第14話 うぅううううあぁああああああああああっ!!
天城を追い返し、僕はすぐさまポケットからスマホを取り出した。
このままでは、実は僕に彼女がいたと勘違いされかねない。
それで向こうが僕を嫌って離れてくれるならいいが、落ち込まれたりへこまれたりするのは困る。
「くそっ、こんな時に……!」
運悪くスマホの充電が切れていた。
ここ一ヵ月、やけに充電の減りが早い。今年買ったばかりなのに。何度か落としたが、その時に故障したのだろうか。
……仕方ない。天城にはあとで事情を説明しよう。
「誰だったの? 彼女?」
「そんなのいるわけないだろ。不純異性交遊したら、実家に戻らなきゃならないんだから」
「とかいって、仲良くしてる女の子の一人くらいいるんじゃない?」
知っているのか、知らないのか。こいつは本当にどっちなんだ。
いや、やめよう。考えたところで答えなんて出ない。
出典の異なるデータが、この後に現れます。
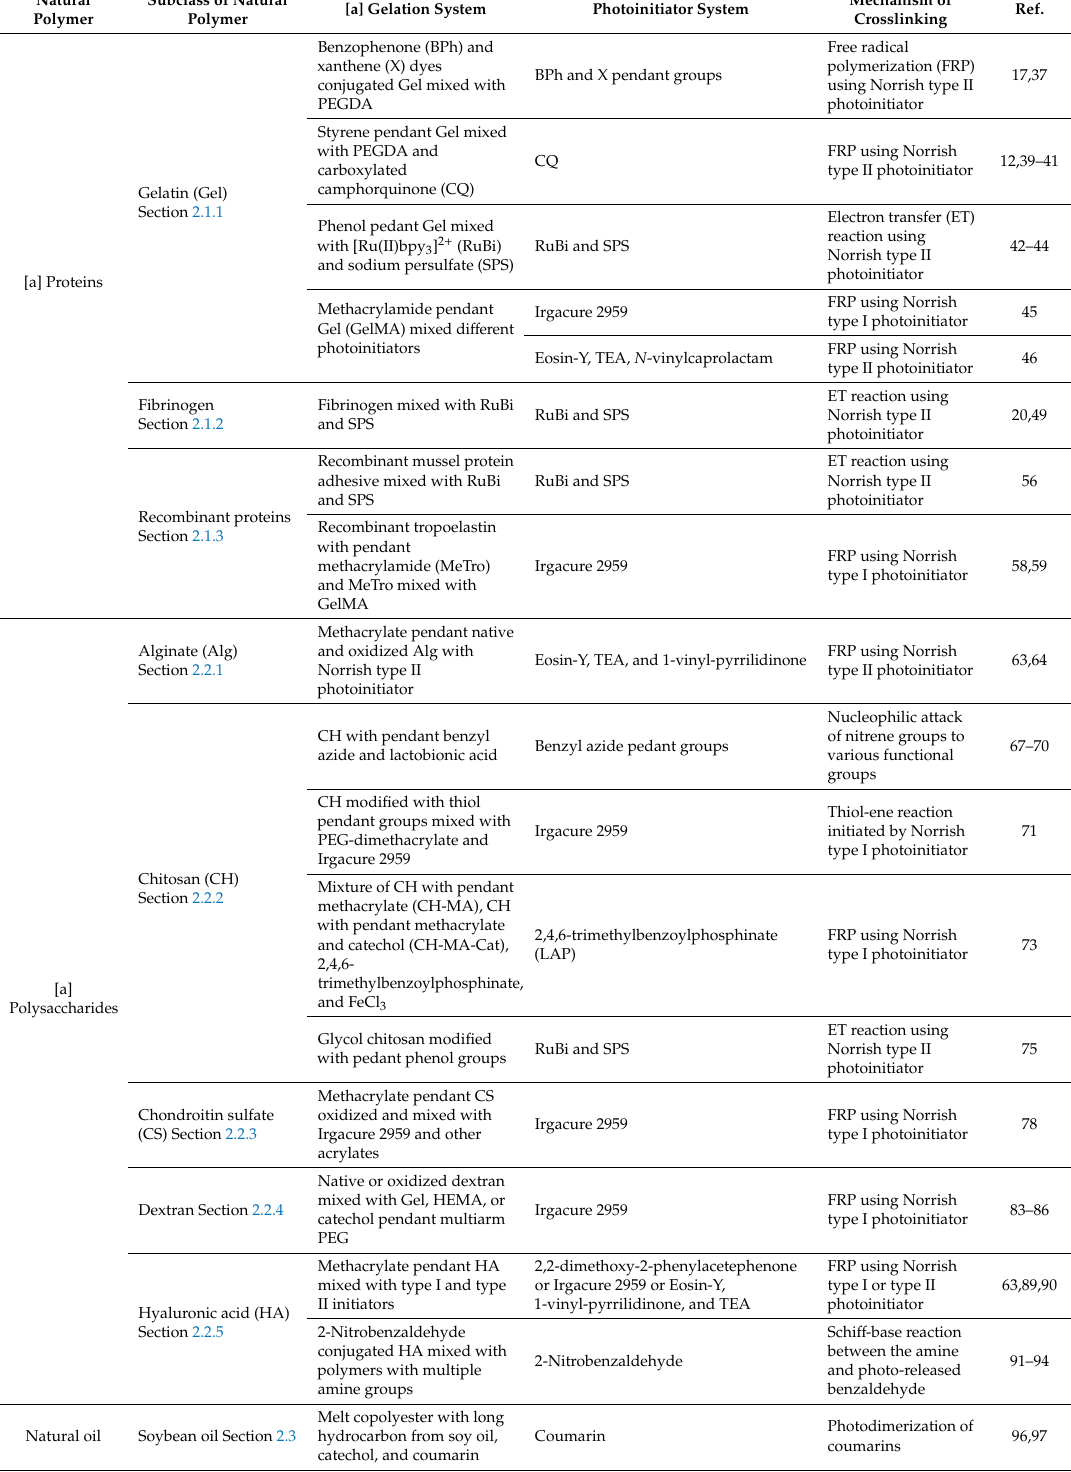
Table 1. Summary of the photoreactive tissue adhesives derived from natural polymers. Natural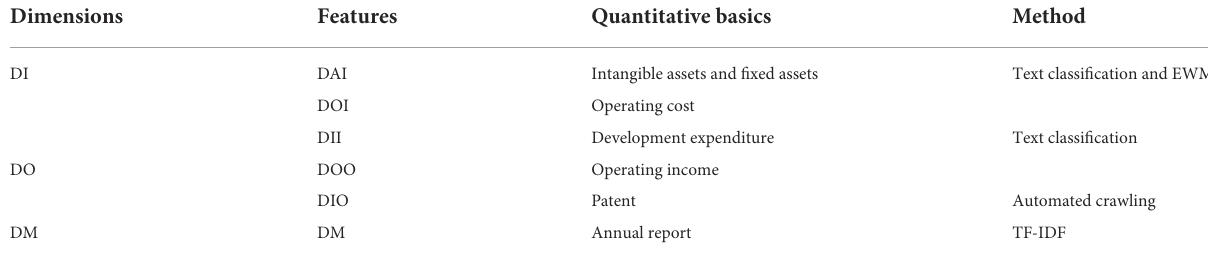
TABLE 1 The implications of digitalization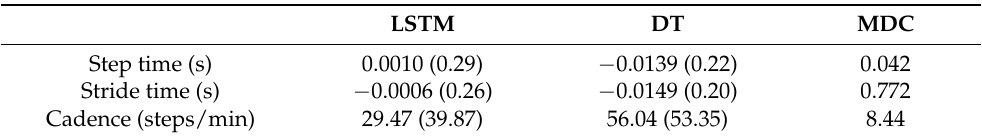
Table 2. Average and standard deviation (in brackets) difference between manual and auto- mated foot strike stride parameter outcome measures for LSTM and decision tree (DT) models. MDC = minimum detectable change.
実際は知らないのに、僕がボロを出したら面倒なことになる。
「それより、さっさとプレゼント決めるぞ」
そう言って床に腰を下ろすと、美墨は「はーい」と元気よく返事をした。
◆
「うぅううううあぁああああああああああっ!!」
部屋に戻ったあたしは、すぐさまベッドに飛び込み枕に顔をうずめ、これでもかと声を張り上げた。
大声の一つも出さないと、頭の再起動ができない。このモヤモヤにとり殺されてしまう。
ひと通り体内の空気を出し切り、大きく空気を吸い込む。
よし、少し落ち着いた。
今隣にいるのが、佐伯の家族なのか友達なのか彼女なのか。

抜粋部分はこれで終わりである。